Fault tolerance in Apache Kafka
In the Introduction to Kafka blog, we saw what Kafka & Zookeeper is and how the topic is divided into partitions for scalability.
What happens when the broker goes down? Is all the data lost?
Partition Replication
Fault tolerance in Kafka is done by copying the partition data to other brokers which are known as replicas. There is a configuration that specifies how many copies of the partition you need. Its called a replication factor.
Each broker will hold one or more partitions. And each of these partitions can either be a replica or leader for the topic. All the writes and reads to a topic go through the leader and the leader coordinates to update replicas with new data.
In the above example, there are three brokers. For partition-1, Broker-1 is a leader. Broker-2 and Broker-3 are the replica brokers. The leader partitions and replica brokers are kept in separate brokers because if a leader partition goes down, one of the replica partition brokers can serve as the leader.
But how are leaders elected? There should be somebody who is responsible for electing leaders in the Kafka cluster. That’s where Controller brokers come into the picture.
Controller broker
The controller Broker takes care of electing the leader broker for the partitions. It’s just a normal broker with extra responsibility. There will be only one controller for the Kafka cluster. The controller broker keeps track of brokers joining and leaving the cluster with the help of Zookeeper.
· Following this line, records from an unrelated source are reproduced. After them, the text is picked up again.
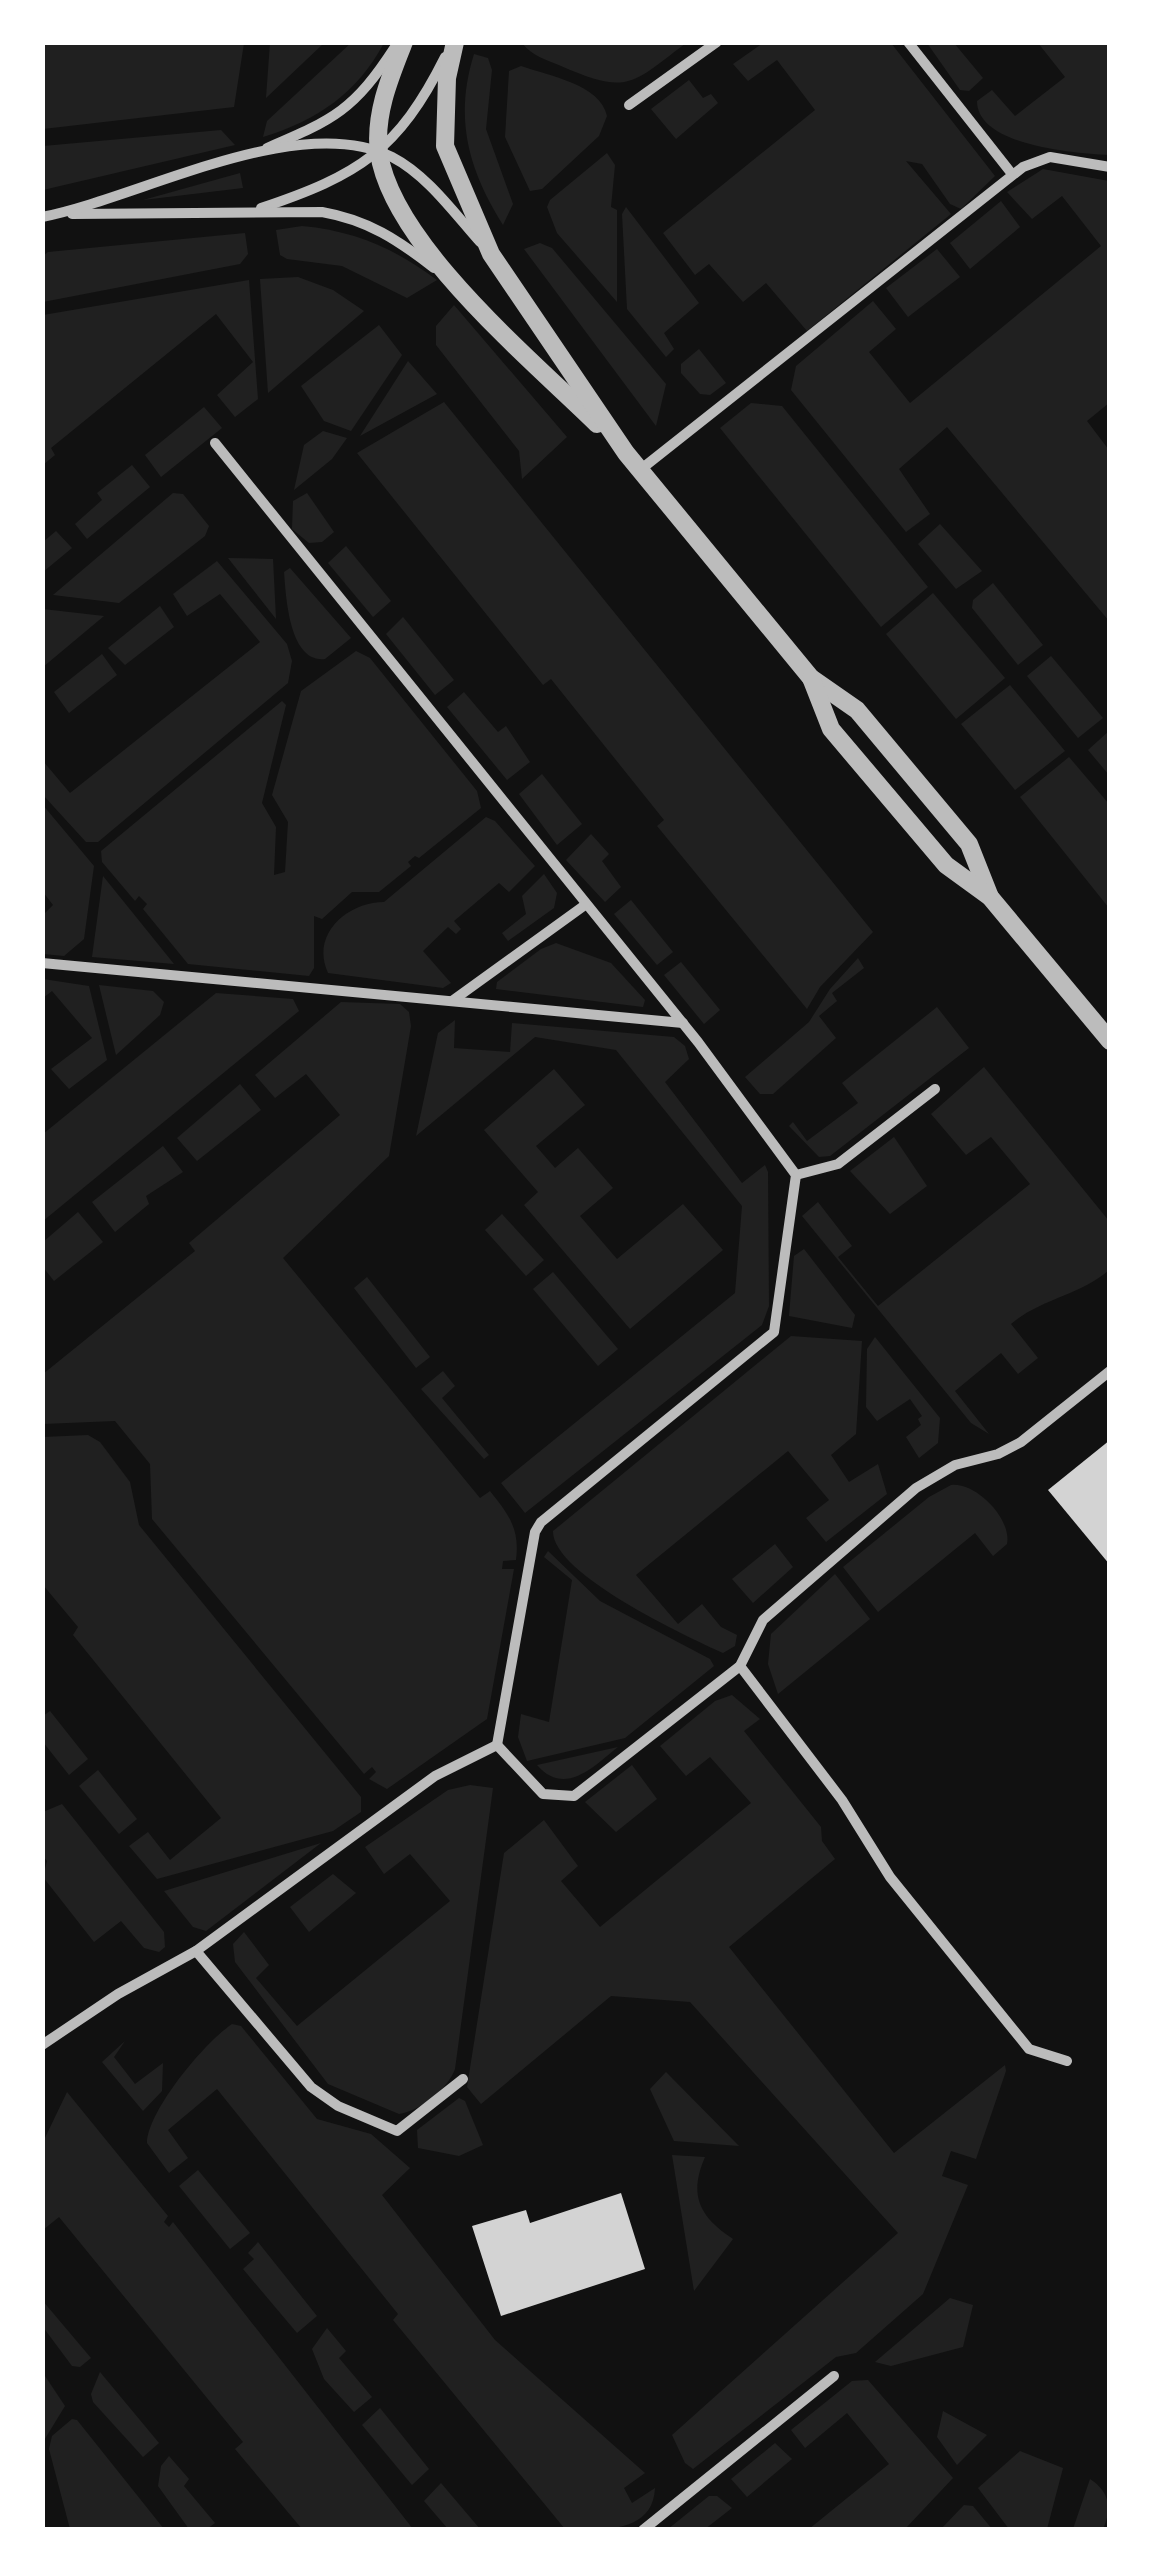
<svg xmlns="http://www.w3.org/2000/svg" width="1152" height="2572" font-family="'Titillium Web',sans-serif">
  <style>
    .green { fill: #202020 }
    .building { fill: #d3d3d3 }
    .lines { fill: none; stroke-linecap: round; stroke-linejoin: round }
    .minor { stroke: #bcbcbc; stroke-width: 10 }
    .tertiary { stroke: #bcbcbc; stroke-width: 18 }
  </style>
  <rect width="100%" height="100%" fill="#111"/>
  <g class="green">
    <path d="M352 42 384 43C357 93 318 120 263 137L267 121Z"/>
    <path d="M42 43H244L234 107 43 129Z"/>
    <path d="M270 43H324L266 98Z"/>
    <path d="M522 43H686C631 85 628 95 561 66 547 60 532 56 522 43Z"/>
    <path d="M763 43H891L995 176 961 209 950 204 922 164 906 161 951 214 807 331 766 283 743 302 709 264 695 275 663 233 815 110 777 60 748 81 733 64Z"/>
    <path d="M927 43H954L983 78 969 91 960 90Z"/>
    <path d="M1038 43H1109V155C1075 153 977 146 977 101L992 90 1015 116 1065 77Z"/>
    <path d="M474 54 488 58 492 70 486 129 513 204 503 225C468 169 454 118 474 54Z"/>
    <path d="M521 66C549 76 600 84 607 116L599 136 542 189 530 191 505 137 509 71Z"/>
    <path d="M689 80 703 98 711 94 718 103 676 139 651 109Z"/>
    <path d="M221 130 235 145 43 190V146Z"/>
    <path d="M607 153 615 165 611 207 617 210V302L557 233 547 207 550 200Z"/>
    <path d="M1043 169 1109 181V403L1087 421 1109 450V621L947 427 899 469 930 514 906 532 791 390 796 366 873 301 896 329 869 352 910 403 1101 246 1062 196 1032 219 1007 192Z"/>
    <path d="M240 173 243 188 143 200Z"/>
    <path d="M1001 201 1020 227 970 269 950 243Z"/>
    <path d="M626 207 699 303 664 333 674 349 666 357 627 309 622 214Z"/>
    <path d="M302 226C355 231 394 248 437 280L407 298 342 266 287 259 280 255 276 230Z"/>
    <path d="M245 233 248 254 240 264 43 302V256L48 252Z"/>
    <path d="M540 243 552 248 666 384 656 426 524 249Z"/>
    <path d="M937 249 960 277 908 317 886 288Z"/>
    <path d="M298 277 333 290 364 311 268 393 260 279Z"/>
    <path d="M249 280 258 399 235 417 217 395 253 362 216 314 51 448 55 455 43 465V315Z"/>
    <path d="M454 305 567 437 522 479 519 451 436 345V326Z"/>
    <path d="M379 325 402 355 351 431 324 421 301 386Z"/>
    <path d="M699 349 726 383 710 395 700 394 681 373V364Z"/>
    <path d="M408 361 437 394 360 436Z"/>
    <path d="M444 402 873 932 820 987 807 1009 657 826 664 820 551 679 543 685 357 453Z"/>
    <path d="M751 403 782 406 928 587 881 627 720 428Z"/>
    <path d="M204 407 222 428 161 477 145 455Z"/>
    <path d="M323 431 347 438 332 459 294 490 304 445Z"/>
    <path d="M132 465 150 487 87 539 75 524 102 500 97 493Z"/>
    <path d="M173 493 183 494 209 526 205 536 119 603 53 595Z"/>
    <path d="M307 493 334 532 322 542 309 543 292 529 293 501Z"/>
    <path d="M940 524 982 571 956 589 918 544Z"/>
    <path d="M56 531 72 548 43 572V542Z"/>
    <path d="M346 546 391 601 373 617 328 563Z"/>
    <path d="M228 558 273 559 276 619Z"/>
    <path d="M217 561 287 644 292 661 288 683 98 842H86L43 795V761L70 793 260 642 220 594 187 616 173 594Z"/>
    <path d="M290 568 351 638 325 659C289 663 286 596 284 572Z"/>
    <path d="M993 583 1043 645 1018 665 972 608 973 600Z"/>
    <path d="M933 593 1005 678 956 719 886 634Z"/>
    <path d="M160 606 174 627 125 665 108 648Z"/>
    <path d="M43 609 104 616 43 667Z"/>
    <path d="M403 617 454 680 435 695 386 634Z"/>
    <path d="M356 651 370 658 477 791 481 808 419 858 415 856 408 862 411 866 379 892H352L322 919 314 916V968L309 976 188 964 143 909 147 904 139 896 135 901 102 862 101 851 282 701 286 705 262 803 276 827 274 875 285 872 288 822 272 795 301 691Z"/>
    <path d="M102 654 117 675 69 713 54 692Z"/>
    <path d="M1051 656 1103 718 1078 738 1027 676Z"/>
    <path d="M1010 685 1065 751 1015 790 961 724Z"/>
    <path d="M464 692 498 732 506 726 530 762 507 780 447 707Z"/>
    <path d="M1109 731V775L1088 750Z"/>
    <path d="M1069 757 1109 804V908L1020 797Z"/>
    <path d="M542 774 582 824 557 845 519 794Z"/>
    <path d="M42 804 94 866 84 939 64 956 43 954V915L53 905 43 892Z"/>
    <path d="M486 817 495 821 535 866 509 892 499 883 454 921 461 929 456 934 448 927 423 951 451 983 443 988 328 973C310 934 348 902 384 902Z"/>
    <path d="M591 834 609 854 602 861 621 887 605 902 566 860Z"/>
    <path d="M544 874 557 893 554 908 508 941 502 933 526 914 522 896Z"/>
    <path d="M103 876 174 964 92 957Z"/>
    <path d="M631 900 673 952 657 965 614 914Z"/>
    <path d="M556 943 611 963 645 1000 643 1007 496 989 497 982 541 949Z"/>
    <path d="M858 958 864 968 832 993 837 1001 819 1016 836 1038 773 1094H760L745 1077 809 1022 830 989Z"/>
    <path d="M681 962 720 1010 704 1024 664 975Z"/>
    <path d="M43 979 89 986 107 1060 69 1089 51 1069 92 1038 52 991 43 998Z"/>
    <path d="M99 985 153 991 164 1002 160 1015 116 1055Z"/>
    <path d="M216 993 293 999 299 1011 43 1221V1134Z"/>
    <path d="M341 1002 400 1004 409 1012 411 1026 389 1156 283 1258 480 1498 490 1491C509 1515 520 1529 516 1560L503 1561 502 1569H514L487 1719 387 1789 369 1779 376 1772 372 1767 364 1774 152 1519 150 1464 115 1421 43 1424V1374L195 1251 189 1243 340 1115 306 1074 275 1098 255 1075Z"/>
    <path d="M937 1007 969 1048 830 1156 819 1157 789 1126 793 1122 807 1141 858 1103 842 1083Z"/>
    <path d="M455 1020 454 1048 510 1052 512 1023 674 1037 685 1046 689 1059 665 1082 742 1183 765 1165 768 1172 769 1306 762 1325 525 1513 501 1483 735 1293 742 1206 616 1050 535 1037 416 1136 438 1033Z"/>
    <path d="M984 1067 1109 1221V1270C1081 1295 1040 1299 1011 1324L1038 1358 1018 1374 1001 1353 955 1391 989 1434 971 1423 802 1216 818 1202 852 1246 838 1257 878 1306 1030 1184 991 1137 966 1155 931 1114Z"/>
    <path d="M554 1069 585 1105 536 1146 555 1168 578 1148 613 1188 580 1216 617 1259 683 1204 723 1250 630 1329 524 1205 538 1192 484 1130Z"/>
    <path d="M240 1084 261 1110 197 1161 177 1138Z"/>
    <path d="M894 1137 927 1186 890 1214 850 1171Z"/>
    <path d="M163 1146 183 1172 146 1196 149 1204 115 1232 92 1202Z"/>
    <path d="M78 1212 103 1242 54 1281 43 1267V1242Z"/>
    <path d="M502 1214 544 1260 526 1276 485 1230Z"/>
    <path d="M804 1249 855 1315 852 1328 789 1316 794 1256Z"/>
    <path d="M553 1272 618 1349 598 1366 533 1289Z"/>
    <path d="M367 1277 430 1357 416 1368 354 1288Z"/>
    <path d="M791 1336 862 1341 856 1434 831 1455 849 1482 878 1464 887 1494 826 1542 806 1518 829 1500 788 1451 636 1575 678 1624 702 1604 721 1627 737 1635 735 1646 723 1653C686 1636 552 1574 553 1531Z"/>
    <path d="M875 1337 940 1418 938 1443 919 1458 906 1437 921 1425 918 1419 922 1416 910 1399 877 1421 866 1407 867 1349Z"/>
    <path d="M443 1371 455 1386 442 1398 489 1455 484 1459 421 1389Z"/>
    <path d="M88 1435 100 1442 130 1482 139 1525 361 1797V1812L333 1831 157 1879 129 1846 148 1832 170 1860 221 1818 73 1635 78 1627 43 1585V1437Z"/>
    <path d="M951 1485C976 1482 1012 1519 1007 1544L993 1556 975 1533 878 1612 843 1567 929 1497Z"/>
    <path d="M775 1544 793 1567 753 1603 732 1579Z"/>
    <path d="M548 1551 600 1601 710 1659 714 1666 625 1738 527 1761 518 1737 521 1714 549 1722 572 1580 544 1557Z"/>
    <path d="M835 1574 870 1619 778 1694 768 1664 771 1634Z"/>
    <path d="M732 1695 760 1719 744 1731 821 1827 822 1841 835 1859 729 1947 894 2153 1005 2065 1006 2071 976 2159 951 2151 942 2176 968 2185 923 2294 856 2353 836 2357 693 2469 685 2463 672 2435 898 2233 690 2002 611 1996 481 2104 467 2087 504 1853 544 1820 578 1866 561 1881 600 1927 751 1803 710 1757 686 1776 660 1746 715 1701Z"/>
    <path d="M50 1711 88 1759 69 1775 43 1742V1716Z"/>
    <path d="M618 1747C593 1767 565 1797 537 1765Z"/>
    <path d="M632 1765 657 1799 616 1832 585 1802Z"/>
    <path d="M98 1770 137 1819 119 1834 79 1786Z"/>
    <path d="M470 1785 493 1788 455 2069C448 2089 420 2111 399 2114L328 2084 235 1962 233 1944 244 1932 269 1965 256 1978 297 2026 450 1901 410 1854 384 1874 365 1847 448 1790Z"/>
    <path d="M62 1804 164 1932 165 1947 159 1952 144 1948 121 1921 94 1942 43 1877 47 1861 43 1856V1812Z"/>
    <path d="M321 1843 206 1931 193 1927 164 1891Z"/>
    <path d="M333 1874 356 1893 309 1932 290 1907Z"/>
    <path d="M232 2024 241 2026 317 2119 371 2134 410 2168 382 2195 495 2340 645 2473 624 2488 632 2503 655 2488C653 2535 598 2530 565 2529L393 2320 398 2314 217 2089 168 2130 188 2158 169 2173 147 2143C148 2110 205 2042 232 2024Z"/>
    <path d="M125 2041 114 2057 135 2084 163 2063 162 2091 143 2111 102 2062Z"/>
    <path d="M666 2072 739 2146 674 2141 650 2089Z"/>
    <path d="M67 2092 168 2216 164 2222 169 2227 173 2222 413 2529H302L235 2449 243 2442 59 2217 43 2230V2142Z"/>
    <path d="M459 2098 465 2101 483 2145 459 2156 418 2148 417 2130Z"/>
    <path d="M672 2155 705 2157C688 2196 700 2217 733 2239L694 2291Z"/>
    <path d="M198 2170 250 2233 230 2249 179 2186Z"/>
    <path d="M258 2242 317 2316 297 2333 243 2269 254 2259 248 2253Z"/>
    <path d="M950 2298 973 2305 963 2347 891 2366 875 2362Z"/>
    <path d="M42 2300 91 2358 80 2367 72 2366 43 2327Z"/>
    <path d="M327 2328 346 2351 339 2358 372 2397 354 2412 324 2379 312 2349Z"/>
    <path d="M100 2372 159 2443 143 2457 93 2402 91 2394Z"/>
    <path d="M43 2373 65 2406 43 2442Z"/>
    <path d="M868 2380 953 2478 905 2529H809L889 2464 847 2413 805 2448 791 2430 852 2381Z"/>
    <path d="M380 2408 429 2469 412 2485 362 2425Z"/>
    <path d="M943 2411 987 2435 957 2465 937 2437Z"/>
    <path d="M72 2419 77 2420 164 2529H70L49 2449 52 2436Z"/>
    <path d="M775 2443 792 2459 747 2497 731 2479Z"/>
    <path d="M1020 2451 1063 2468 1047 2529H1009L978 2488Z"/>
    <path d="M169 2456 189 2479 184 2486 215 2523 207 2529H189L158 2486 161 2466Z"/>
    <path d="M1090 2479C1110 2492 1112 2509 1103 2529H1073Z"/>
    <path d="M441 2483 480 2529H448L424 2501Z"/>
    <path d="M709 2496H717L732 2508 705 2529H668Z"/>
    <path d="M964 2505 973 2506 992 2529H941Z"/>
  </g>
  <g class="building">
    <path d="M1110 1440V1565L1048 1490Z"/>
    <path d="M621 2193 645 2269 501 2316 472 2226 526 2210 530 2223Z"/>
  </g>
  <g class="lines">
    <g class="minor">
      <path d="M908 42 1012 174"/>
      <path d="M629 105 717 42"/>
      <path d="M267 148C335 119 354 110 395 47"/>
      <path d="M261 208C359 175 398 151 445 57"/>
      <path d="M72 214 322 212C368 220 398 240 434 268"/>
      <path d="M42 217C140 198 298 110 392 157 427 175 454 213 480 242"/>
      <path d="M215 443 698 1042 796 1175 774 1332 541 1522 535 1532 497 1745"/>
      <path d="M640 470 1023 167 1050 157 1110 167"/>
      <path d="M42 963 683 1023"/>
      <path d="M452 1001 585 905"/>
      <path d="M796 1175 838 1164 935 1089"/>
      <path d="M740 1666 842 1800 890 1877 1029 2049 1067 2061"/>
      <path d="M497 1745 543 1794 574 1796 740 1666 763 1620 916 1488 955 1465 998 1454 1021 1442 1110 1371"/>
      <path d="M196 1951 311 2087 338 2106 397 2131 463 2079"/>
      <path d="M42 2045 118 1994 196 1951 435 1776 497 1745"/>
      <path d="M643 2530 834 2376"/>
    </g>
    <g class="tertiary">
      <path d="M404 42C390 77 374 115 379 153 392 244 533 361 597 424"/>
      <path d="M455 42 447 78 445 146 491 254 626 453 811 678 857 710 969 844 990 897"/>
      <path d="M811 678 831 729 946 865 990 897 1110 1041"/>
    </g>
  </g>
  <rect width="1152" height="2572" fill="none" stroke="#ffffff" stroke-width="90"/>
</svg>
As we saw earlier, Zookeeper is the centralized service for storing metadata of topic, partition, and broker. Every time a broker starts up, it registers itself to the zookeeper. And the zookeeper keeps track of each broker by calling a health check on it. Just like Kafka brokers, even Zookeepers run as a cluster, known as an ensemble.
Leader partition election
When the leader broker goes down,
- The Zookeeper informs the Controller.
- The controller selects one of the in-sync replicas (ISR) as the leader. ISR is a replica broker that is fully caught up with the changes of the leader broker. The leader is responsible for keeping track of ISR and sending this information to the zookeeper.
- When the broker comes back up, then it will be assigned again as the leader.
In the above example, there is broker-1 which is down due to some issue. And the zookeeper keeps track of it because of health checks. Zookeeper sends a notification to the controller regarding the broker-1 unavailability.
The controller chooses one of the replica partitions as the leader for this partition. In the above example, it is broker-2. When the broker-1 comes back up, it will be assigned again as the leader.
But what if the controller itself goes down?
Controller election
When the controller goes down,
- Zookeeper informs all the brokers that the controller failed.
- All the brokers will apply to be the controller.
- The first broker who applies for this position will become the controller.
Summary
Kafka is a distributed system. The topic is divided into partitions and kept in different brokers. If any broker fails, data should not be lost. For fault-tolerance purposes, the partition is replicated and stored in different brokers. If leader brokers fail, then the controller will elects one of the replicas as the leader. Even controller brokers can fail, in this case, Zookeeper will help in electing the broker as the controller.
Note: In the near future of Kafka, we will not need zookeeper anymore. Kafka itself stores metadata and manage the cluster as discussed in KIP-500.